WOAH. i am about half way through a cup of coffee (from a place called gorilla coffee - if you live in or visit brooklyn, don't let another day pass without trying) and it is working miracles on my energy levels - but moreover, writing this out has really grounded me in the reason why i'm even awake right now. so: onward, into the day and the miles (and miles and miles) of running in the early, cold, icy new york morning - BECAUSE WE CAN.
Friday, March 03, 2006
As you might be able to tell from this picture of me at last Saturday's practice this has been a rough week. It has been cold (yes, I am wearing multiple coats). And I have been tired, bone tired.But it should be cold, it being winter and all. And I should be tired because it very well may be true to say that I am exercising harder and more than I have in my life--possibly with the exception of when I was a high school athlete.

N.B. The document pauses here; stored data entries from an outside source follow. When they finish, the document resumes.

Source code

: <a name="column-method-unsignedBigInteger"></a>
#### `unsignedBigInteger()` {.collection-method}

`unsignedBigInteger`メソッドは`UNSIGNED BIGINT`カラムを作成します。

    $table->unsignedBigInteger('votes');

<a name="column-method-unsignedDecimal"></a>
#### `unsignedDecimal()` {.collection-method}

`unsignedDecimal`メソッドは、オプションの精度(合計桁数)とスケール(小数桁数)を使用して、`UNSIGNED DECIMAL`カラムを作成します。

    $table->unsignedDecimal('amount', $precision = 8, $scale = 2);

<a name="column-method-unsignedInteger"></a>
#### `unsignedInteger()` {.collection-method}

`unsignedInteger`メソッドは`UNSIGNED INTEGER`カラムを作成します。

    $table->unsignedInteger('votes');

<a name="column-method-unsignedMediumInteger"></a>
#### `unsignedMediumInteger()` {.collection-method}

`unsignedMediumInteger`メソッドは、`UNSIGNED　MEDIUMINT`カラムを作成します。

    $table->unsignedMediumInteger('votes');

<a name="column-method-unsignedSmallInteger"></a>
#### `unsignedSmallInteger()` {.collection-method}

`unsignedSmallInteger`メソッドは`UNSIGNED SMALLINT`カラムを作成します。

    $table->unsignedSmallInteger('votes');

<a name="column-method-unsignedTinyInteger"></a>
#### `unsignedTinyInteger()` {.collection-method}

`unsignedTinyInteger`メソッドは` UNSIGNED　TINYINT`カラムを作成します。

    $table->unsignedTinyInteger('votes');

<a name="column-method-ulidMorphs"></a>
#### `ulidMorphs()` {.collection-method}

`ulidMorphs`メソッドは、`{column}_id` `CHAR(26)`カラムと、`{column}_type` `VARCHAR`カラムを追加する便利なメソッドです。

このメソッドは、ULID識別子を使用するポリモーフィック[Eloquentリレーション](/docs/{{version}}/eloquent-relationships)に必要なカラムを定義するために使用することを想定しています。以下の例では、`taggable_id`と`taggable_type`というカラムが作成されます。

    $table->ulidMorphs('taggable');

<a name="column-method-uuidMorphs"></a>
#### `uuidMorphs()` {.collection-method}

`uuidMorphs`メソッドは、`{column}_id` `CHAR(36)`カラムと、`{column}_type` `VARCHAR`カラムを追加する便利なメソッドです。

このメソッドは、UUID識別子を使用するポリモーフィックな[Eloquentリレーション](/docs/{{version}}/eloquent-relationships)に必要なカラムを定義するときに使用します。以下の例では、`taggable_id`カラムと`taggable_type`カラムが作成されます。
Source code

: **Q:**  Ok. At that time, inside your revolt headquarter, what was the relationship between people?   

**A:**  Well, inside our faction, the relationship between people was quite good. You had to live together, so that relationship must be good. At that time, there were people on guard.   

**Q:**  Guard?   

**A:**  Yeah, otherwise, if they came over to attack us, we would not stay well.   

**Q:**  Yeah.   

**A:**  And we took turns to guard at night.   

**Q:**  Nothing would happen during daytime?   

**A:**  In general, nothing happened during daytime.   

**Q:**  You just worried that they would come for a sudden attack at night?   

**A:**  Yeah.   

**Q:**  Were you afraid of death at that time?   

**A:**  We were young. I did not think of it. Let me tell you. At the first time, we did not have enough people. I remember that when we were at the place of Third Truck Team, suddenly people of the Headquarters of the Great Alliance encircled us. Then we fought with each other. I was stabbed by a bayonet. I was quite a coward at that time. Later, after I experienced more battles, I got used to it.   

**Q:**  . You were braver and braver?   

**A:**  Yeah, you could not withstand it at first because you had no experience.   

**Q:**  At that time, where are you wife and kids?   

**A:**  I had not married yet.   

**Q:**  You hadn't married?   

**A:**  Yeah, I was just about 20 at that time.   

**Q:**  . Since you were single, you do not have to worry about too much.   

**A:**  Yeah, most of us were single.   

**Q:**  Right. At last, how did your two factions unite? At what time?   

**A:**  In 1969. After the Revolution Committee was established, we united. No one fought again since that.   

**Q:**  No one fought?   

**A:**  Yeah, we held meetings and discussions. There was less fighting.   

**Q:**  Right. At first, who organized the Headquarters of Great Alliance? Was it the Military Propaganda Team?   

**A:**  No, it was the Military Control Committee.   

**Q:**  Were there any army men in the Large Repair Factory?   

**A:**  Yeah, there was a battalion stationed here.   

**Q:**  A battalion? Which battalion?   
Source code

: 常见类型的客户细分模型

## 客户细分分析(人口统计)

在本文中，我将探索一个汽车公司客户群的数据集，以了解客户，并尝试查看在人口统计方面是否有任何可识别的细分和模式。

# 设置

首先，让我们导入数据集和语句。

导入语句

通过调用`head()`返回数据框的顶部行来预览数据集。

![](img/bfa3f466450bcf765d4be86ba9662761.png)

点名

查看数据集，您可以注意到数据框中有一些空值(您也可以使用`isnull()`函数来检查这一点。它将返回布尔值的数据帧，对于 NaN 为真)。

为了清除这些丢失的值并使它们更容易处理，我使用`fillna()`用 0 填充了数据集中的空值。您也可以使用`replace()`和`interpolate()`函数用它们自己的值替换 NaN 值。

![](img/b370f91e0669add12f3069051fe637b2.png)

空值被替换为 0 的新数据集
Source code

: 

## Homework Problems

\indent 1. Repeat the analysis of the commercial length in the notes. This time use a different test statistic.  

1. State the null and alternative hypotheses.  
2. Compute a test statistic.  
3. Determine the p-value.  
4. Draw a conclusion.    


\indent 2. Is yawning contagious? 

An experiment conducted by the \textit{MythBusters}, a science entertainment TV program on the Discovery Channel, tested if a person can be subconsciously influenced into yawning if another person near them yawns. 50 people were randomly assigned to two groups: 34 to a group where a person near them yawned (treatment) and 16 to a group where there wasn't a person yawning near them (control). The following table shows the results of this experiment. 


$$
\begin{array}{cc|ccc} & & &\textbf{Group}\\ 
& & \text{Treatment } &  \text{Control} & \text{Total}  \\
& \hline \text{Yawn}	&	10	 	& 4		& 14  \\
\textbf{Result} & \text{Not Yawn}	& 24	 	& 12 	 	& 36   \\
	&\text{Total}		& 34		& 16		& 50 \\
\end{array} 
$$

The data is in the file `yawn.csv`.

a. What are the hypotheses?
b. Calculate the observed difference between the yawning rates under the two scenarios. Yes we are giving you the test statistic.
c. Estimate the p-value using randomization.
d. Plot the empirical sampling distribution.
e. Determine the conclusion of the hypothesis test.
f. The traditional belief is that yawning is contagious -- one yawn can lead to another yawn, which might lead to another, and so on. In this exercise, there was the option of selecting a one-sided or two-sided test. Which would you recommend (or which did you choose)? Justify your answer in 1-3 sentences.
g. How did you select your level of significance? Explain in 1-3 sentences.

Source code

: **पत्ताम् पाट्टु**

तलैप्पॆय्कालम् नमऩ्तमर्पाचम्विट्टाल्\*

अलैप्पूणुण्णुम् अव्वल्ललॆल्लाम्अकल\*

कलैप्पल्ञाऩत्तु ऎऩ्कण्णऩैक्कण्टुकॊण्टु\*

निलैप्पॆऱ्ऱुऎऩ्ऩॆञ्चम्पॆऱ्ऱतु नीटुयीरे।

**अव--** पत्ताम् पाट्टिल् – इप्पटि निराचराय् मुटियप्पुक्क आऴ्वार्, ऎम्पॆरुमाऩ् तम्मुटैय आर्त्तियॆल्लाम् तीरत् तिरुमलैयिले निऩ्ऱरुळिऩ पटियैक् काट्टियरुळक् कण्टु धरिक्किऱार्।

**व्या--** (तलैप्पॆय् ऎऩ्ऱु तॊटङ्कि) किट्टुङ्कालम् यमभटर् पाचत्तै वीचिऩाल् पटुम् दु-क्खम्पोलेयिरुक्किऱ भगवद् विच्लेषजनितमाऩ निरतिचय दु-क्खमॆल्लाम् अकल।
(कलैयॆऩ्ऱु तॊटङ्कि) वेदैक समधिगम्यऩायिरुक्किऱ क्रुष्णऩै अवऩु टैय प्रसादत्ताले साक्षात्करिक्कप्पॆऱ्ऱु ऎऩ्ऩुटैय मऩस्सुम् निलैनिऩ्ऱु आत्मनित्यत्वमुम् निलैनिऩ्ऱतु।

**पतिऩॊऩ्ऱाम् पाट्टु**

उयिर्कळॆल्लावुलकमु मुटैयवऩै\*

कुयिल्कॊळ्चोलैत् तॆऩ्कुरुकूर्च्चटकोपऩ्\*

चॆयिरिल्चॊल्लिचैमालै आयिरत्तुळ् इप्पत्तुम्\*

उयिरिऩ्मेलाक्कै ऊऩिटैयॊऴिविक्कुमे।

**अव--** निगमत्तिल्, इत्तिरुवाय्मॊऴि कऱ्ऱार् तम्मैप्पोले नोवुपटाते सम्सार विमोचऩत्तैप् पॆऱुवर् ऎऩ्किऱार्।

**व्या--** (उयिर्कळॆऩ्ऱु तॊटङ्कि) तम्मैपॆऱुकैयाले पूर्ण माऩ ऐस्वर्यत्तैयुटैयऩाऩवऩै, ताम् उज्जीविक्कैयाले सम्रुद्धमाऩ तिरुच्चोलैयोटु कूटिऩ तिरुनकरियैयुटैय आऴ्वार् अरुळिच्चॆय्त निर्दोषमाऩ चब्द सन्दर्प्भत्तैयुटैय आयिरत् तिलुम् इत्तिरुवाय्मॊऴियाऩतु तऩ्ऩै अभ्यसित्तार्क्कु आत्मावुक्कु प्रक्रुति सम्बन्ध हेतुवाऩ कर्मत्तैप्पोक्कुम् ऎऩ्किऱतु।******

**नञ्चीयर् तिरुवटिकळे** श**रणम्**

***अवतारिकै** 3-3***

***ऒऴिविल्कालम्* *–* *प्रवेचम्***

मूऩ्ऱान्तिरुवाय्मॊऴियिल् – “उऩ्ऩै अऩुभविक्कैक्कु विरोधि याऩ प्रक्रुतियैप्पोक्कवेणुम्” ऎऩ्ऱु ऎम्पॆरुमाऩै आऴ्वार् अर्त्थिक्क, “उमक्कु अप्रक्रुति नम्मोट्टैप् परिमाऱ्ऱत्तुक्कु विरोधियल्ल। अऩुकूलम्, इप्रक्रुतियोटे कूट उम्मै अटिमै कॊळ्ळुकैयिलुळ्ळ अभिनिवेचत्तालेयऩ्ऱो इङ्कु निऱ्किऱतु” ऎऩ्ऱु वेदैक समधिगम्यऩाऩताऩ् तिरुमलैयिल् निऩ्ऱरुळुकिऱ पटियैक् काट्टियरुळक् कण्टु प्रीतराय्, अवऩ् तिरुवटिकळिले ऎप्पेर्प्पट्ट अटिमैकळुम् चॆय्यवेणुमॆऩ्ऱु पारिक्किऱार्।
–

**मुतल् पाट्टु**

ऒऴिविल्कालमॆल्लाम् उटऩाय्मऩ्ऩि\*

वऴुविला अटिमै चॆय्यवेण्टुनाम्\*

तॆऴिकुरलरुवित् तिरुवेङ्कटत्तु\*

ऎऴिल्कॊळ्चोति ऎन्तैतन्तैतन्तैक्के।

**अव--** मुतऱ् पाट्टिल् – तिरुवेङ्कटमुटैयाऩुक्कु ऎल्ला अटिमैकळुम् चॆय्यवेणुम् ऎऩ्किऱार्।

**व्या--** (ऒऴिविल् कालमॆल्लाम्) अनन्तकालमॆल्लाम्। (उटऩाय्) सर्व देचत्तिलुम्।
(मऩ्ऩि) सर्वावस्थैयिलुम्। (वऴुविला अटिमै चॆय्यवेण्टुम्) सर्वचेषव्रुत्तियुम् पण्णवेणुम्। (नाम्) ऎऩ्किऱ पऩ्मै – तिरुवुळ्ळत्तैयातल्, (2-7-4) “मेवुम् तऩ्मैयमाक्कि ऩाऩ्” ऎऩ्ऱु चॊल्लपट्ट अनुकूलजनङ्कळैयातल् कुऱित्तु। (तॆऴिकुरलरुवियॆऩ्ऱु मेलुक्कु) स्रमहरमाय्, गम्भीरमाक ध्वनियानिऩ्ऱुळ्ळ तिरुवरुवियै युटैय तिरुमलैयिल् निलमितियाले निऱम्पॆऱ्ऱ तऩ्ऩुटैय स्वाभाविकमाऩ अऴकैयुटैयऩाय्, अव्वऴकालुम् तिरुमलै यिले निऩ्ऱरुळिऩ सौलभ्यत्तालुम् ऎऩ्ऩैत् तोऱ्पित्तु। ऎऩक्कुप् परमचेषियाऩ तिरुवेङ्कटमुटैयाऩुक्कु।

Even though I'm tired and getting out there in the frigid wind is a little tough, I still want to do this. I want to do it because the fundraising dollars are starting to roll in and you've committed to me. So I won't let you down. And I won't let myself down. And I won't let the people who've been through things much more difficult, not to mention not of their choosing, I'm talking about muscling through chemo and radiation and surviving cancer (you know who you are).